Internationale Kooperationen in der Bildung werden immer wichtiger und zahlreicher. Die Ausgestaltung des Alten Kontinents zum europäischen Bildungsraum nimmt immer konkretere Formen an.

Die Bildungs-, Berufsbildungs- und Jugendprogramme sind die Hauptinstrumente der EU zur Umsetzung ihrer gemeinschaftlichen Bildungspolitik. Das neue Programm «Erasmus+» wurde am 1. Januar 2014 lanciert. Es dauert bis 2020. Die Schweiz beteiligt sich zurzeit als Drittstaat.

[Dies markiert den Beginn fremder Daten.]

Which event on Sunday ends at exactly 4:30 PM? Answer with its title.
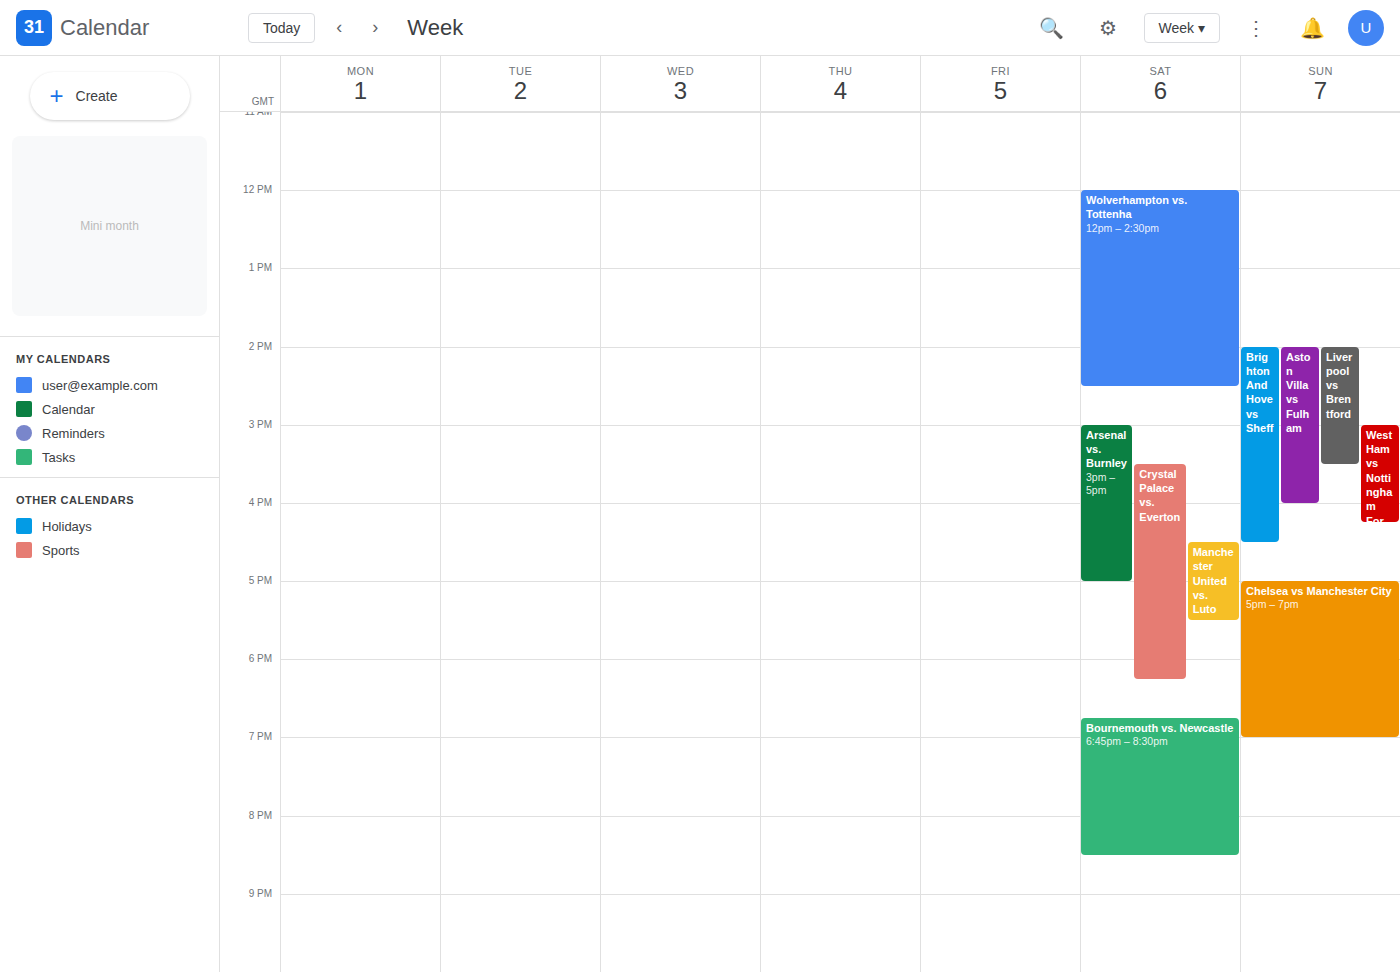
"Brighton And Hove vs Sheff"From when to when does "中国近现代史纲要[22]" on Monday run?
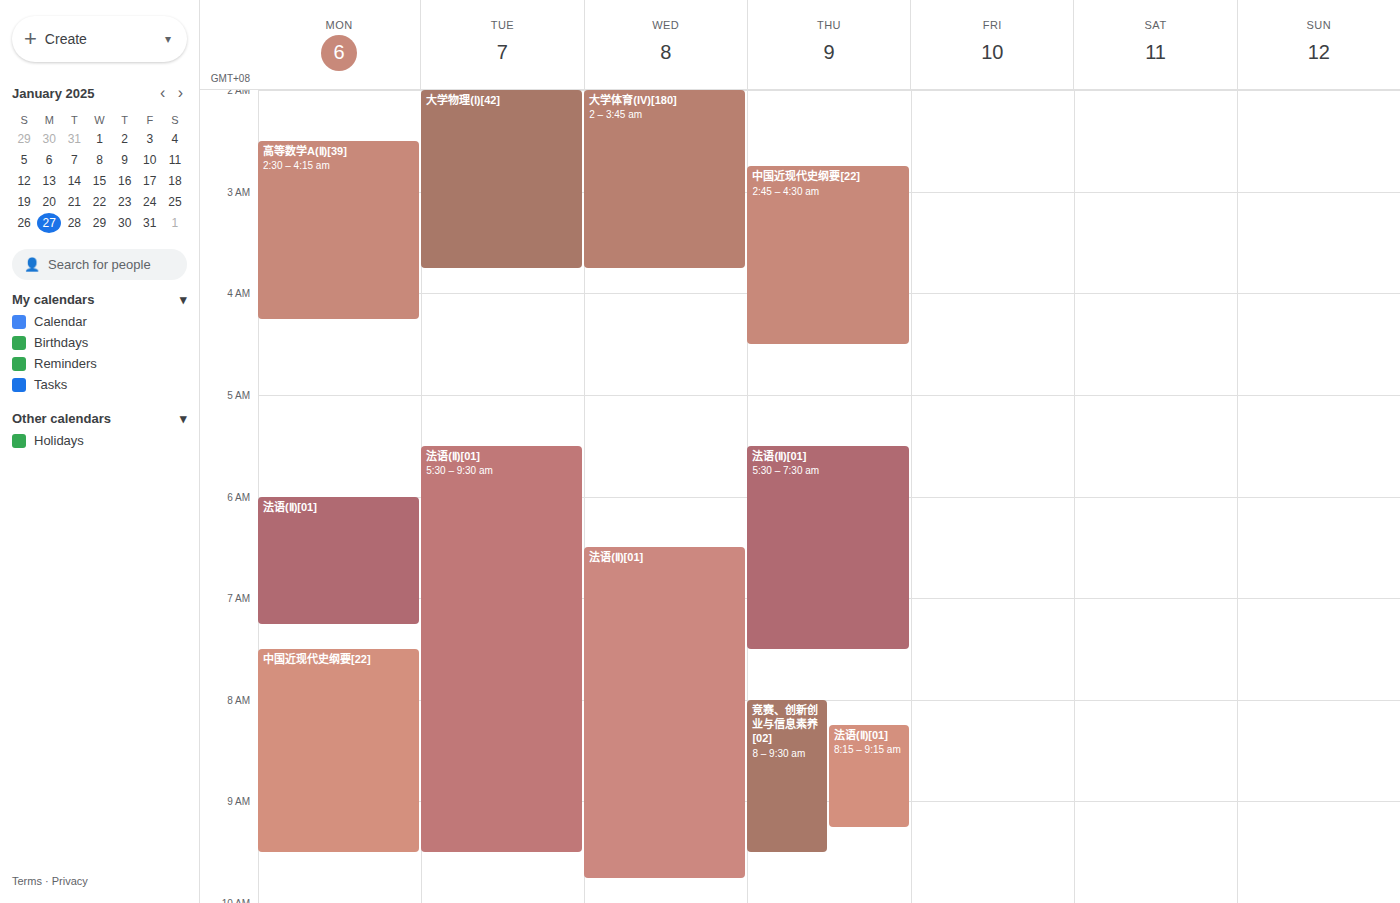
7:30 AM to 9:30 AM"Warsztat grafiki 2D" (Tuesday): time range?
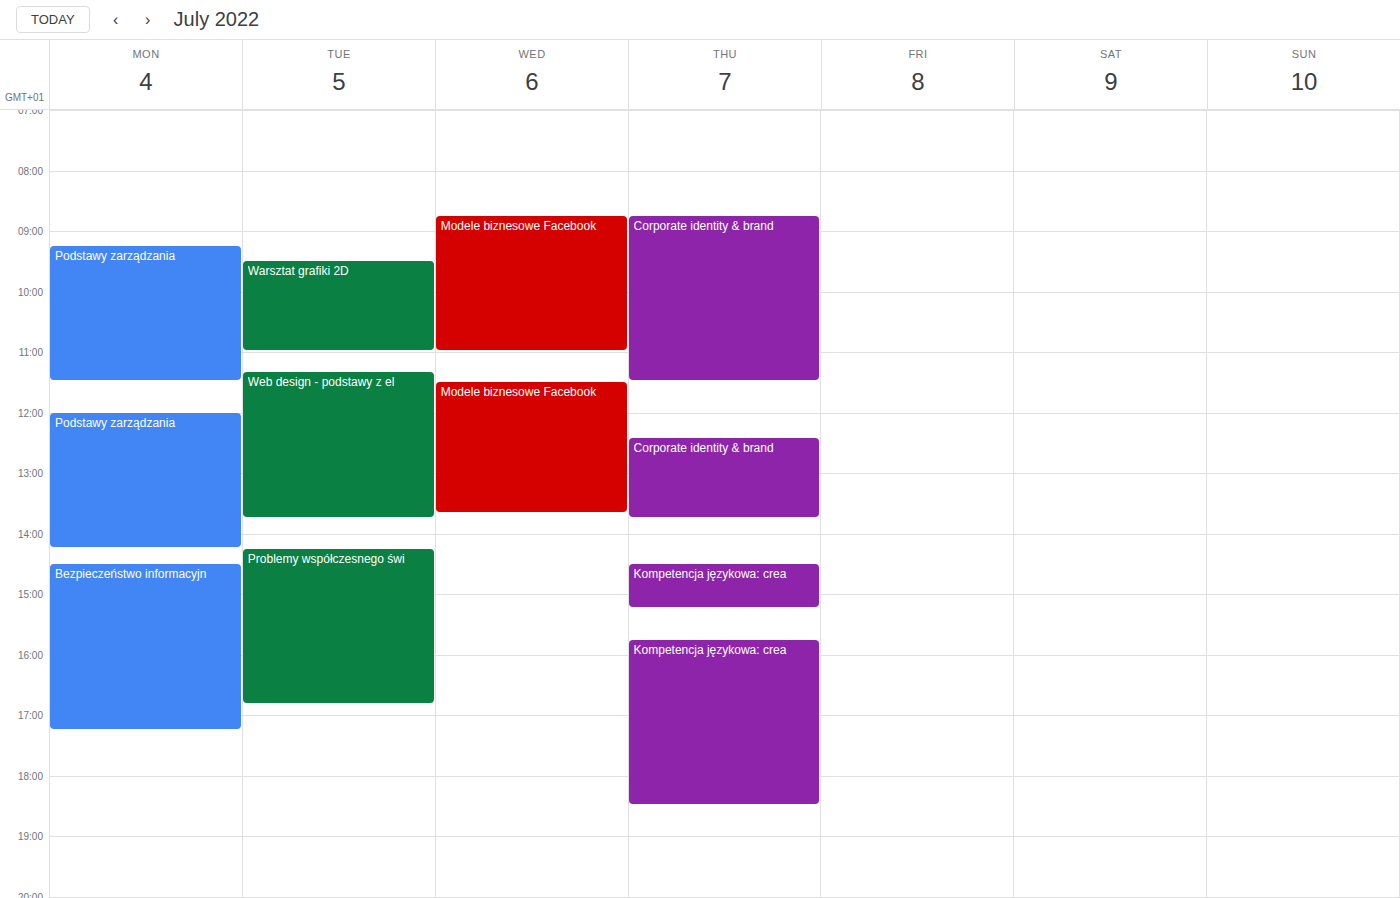
9:30 AM to 11:00 AMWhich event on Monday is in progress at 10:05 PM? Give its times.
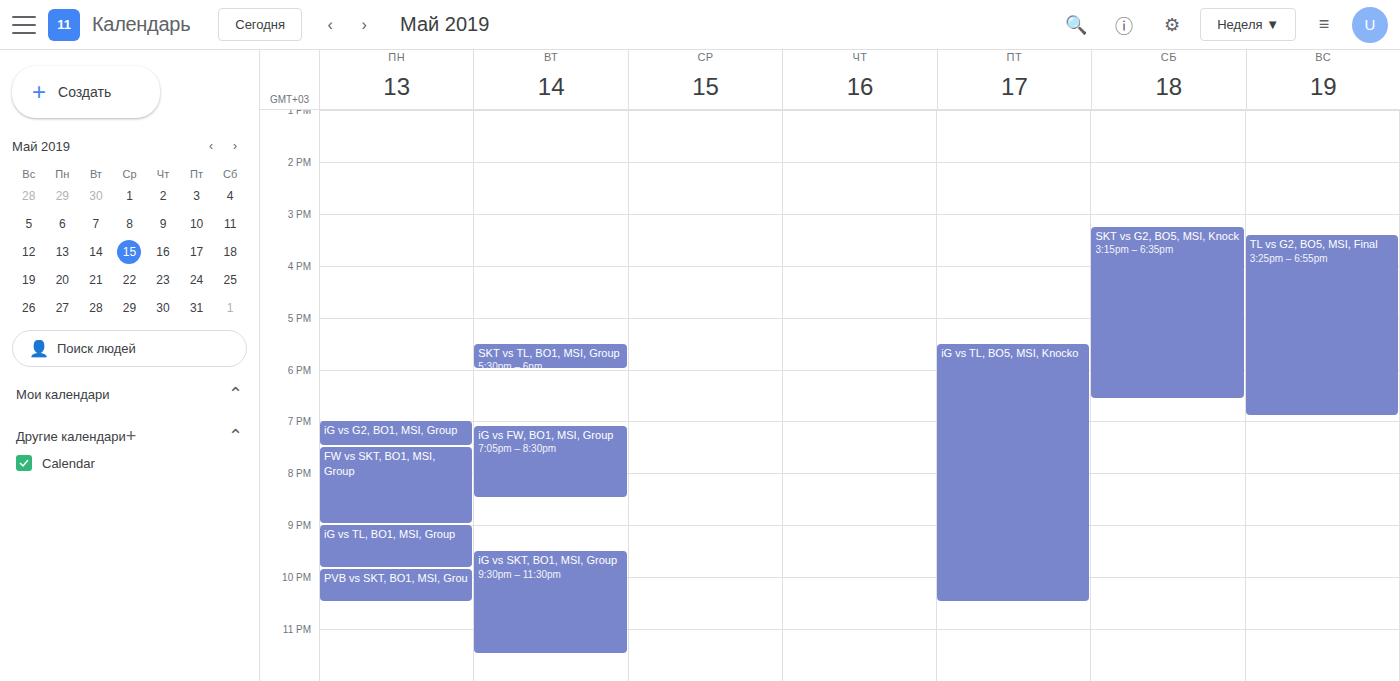
"PVB vs SKT, BO1, MSI, Grou", 9:50 PM to 10:30 PM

Im Weiteren setzt sich der Bund auf mehreren Ebenen dafür ein, dass die Stärken der dualen Berufsbildung international besser wahrgenommen werden. Ziele sind die verbesserte Anerkennung der Abschlüsse und eine höhere Mobilität der Fachkräfte. Die Schweiz, vertreten durch das SBFI, beteiligt sich deshalb am Kopenhagen-Prozess der EU.

In jüngster Zeit steigt zudem das internationale Interesse am Schweizer dualen Berufsbildungssystem. Auch die Nachfrage nach entsprechender Expertise nimmt zu. Diesem Bedürfnis kommt das SBFI entgegen. Es sorgt dabei auch für die bereichsübergreifende Koordination mit anderen Bundesstellen.